The first case of AOSD after COVID-19 has recently been reported. Systemic inflammation, unremitting fever, high serum ferritin, and a hyperinflammatory syndrome that induces major organ involvement characterise both AOSD and severe COVID-19, suggesting they might be triggered by the same mechanisms.

In the present case, the strong temporal association between the symptoms and COVID-19 vaccination prompted us to suspect a causal connection, since similar AOSD cases have been observed after vaccinations for influenza, hepatitis A, and hepatitis B. However, we cannot exclude the possibility that the timing with regards to vaccination was coincidental. Possible pathogenic mechanisms might include high levels of spike protein production after vaccination, that also cause the immune system activation in COVID-19, suggesting that the inflammatory storm of AOSD can be triggered either by the infection or by the vaccination.
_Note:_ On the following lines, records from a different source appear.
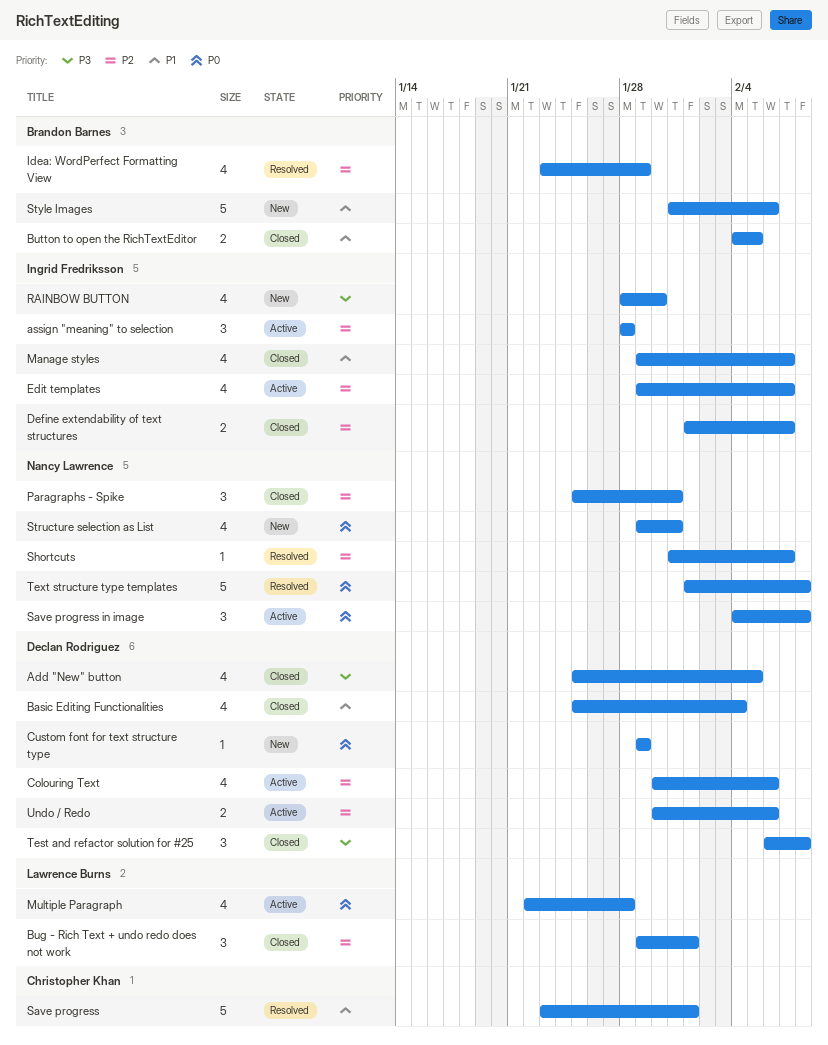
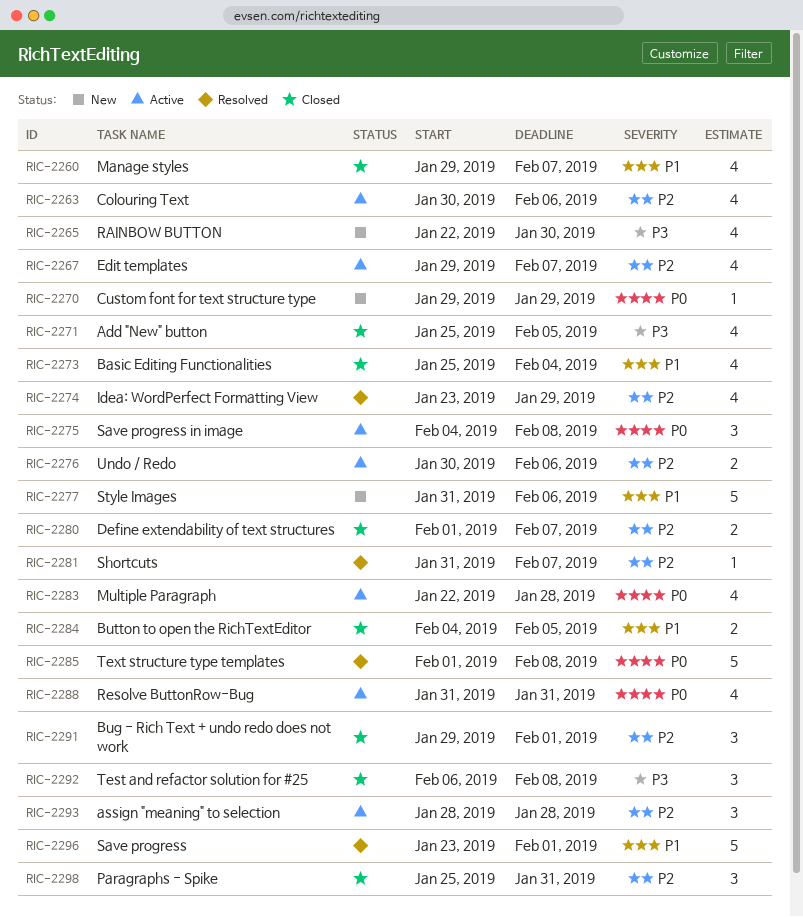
RAINBOW BUTTON, start: Jan 28 -> Jan 22
Resolve ButtonRow-Bug: none -> present
Structure selection as List: present -> none

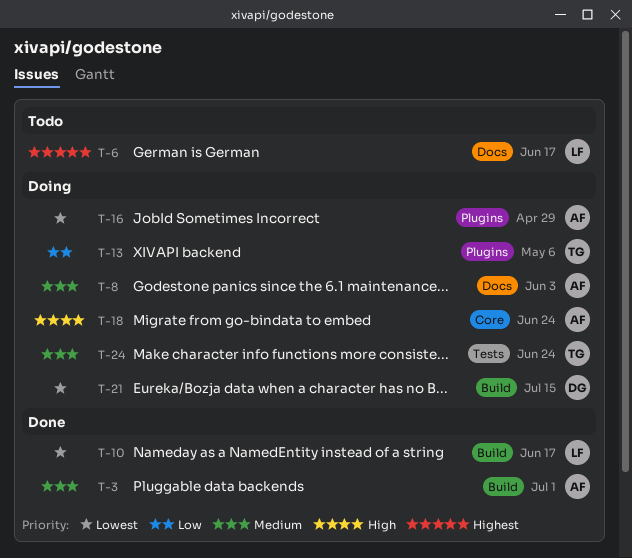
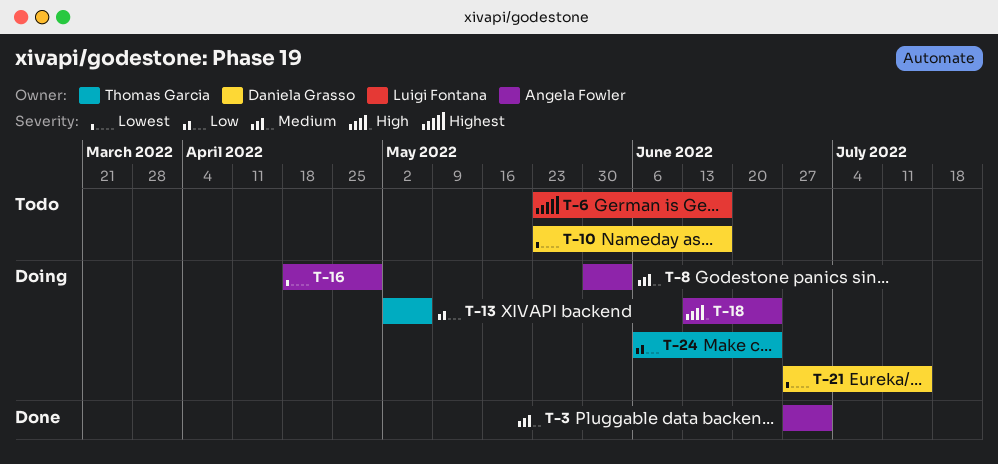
T-10, status: Done -> Todo
T-10, owner: Luigi Fontana -> Daniela Grasso
T-24, priority: Medium -> Low

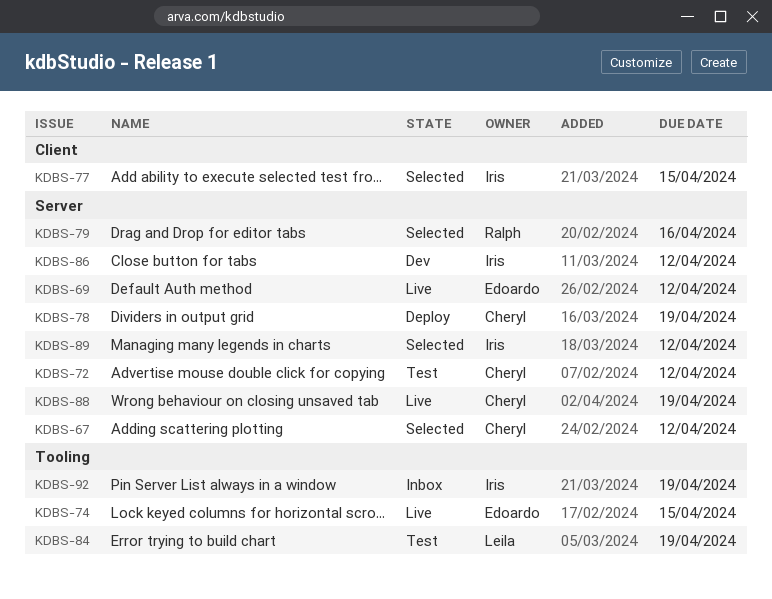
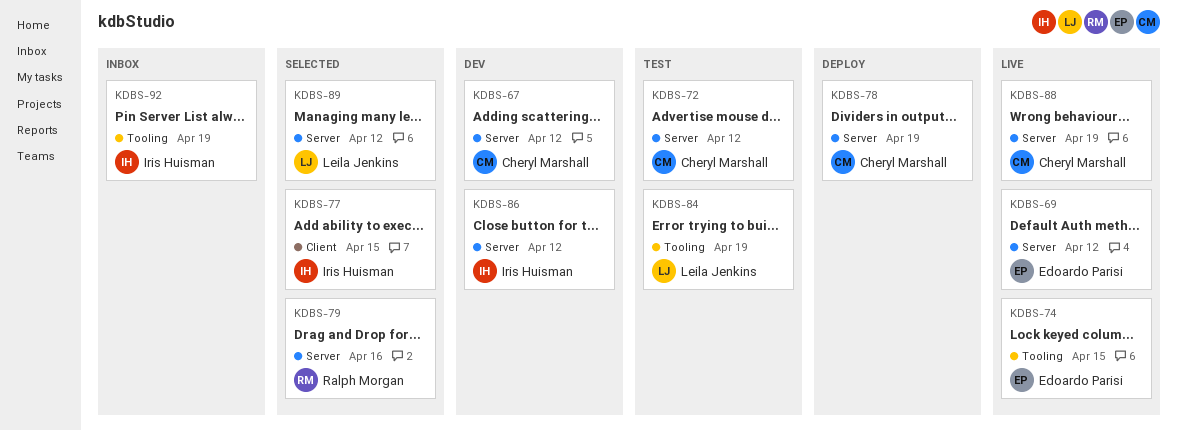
KDBS-67, status: Selected -> Dev
KDBS-89, owner: Iris Huisman -> Leila Jenkins

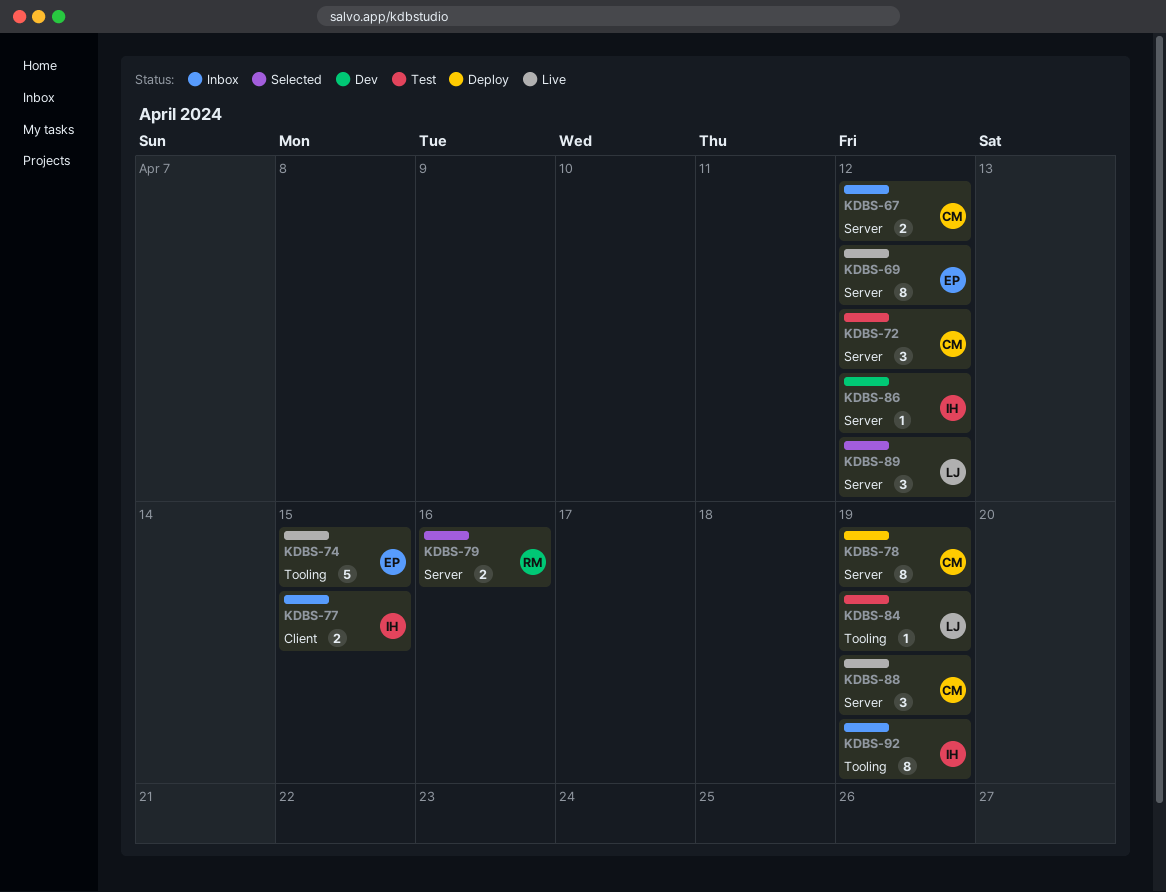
KDBS-67, status: Dev -> Inbox
KDBS-77, status: Selected -> Inbox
Intrinsic adjuvant activity of adenoviral particles targeting innate immune cells and ultimately resulting in the production of type I interferon and multiple pro-inflammatory cytokines, might be another potential cause. Finally, the role of vaccines-adjuvants such as polysorbate 80, which is present also in the influenza and hepatitis vaccines, might also be considered. The response of COVID-19 to IL-1 blockade, known to produce substantial benefit in AOSD, further supports the hypothesis of a strict pathogenic connection between hyperinflammatory syndromes and severe COVID-19.

We declare no competing interests. The patient provided informed consent to publish this case.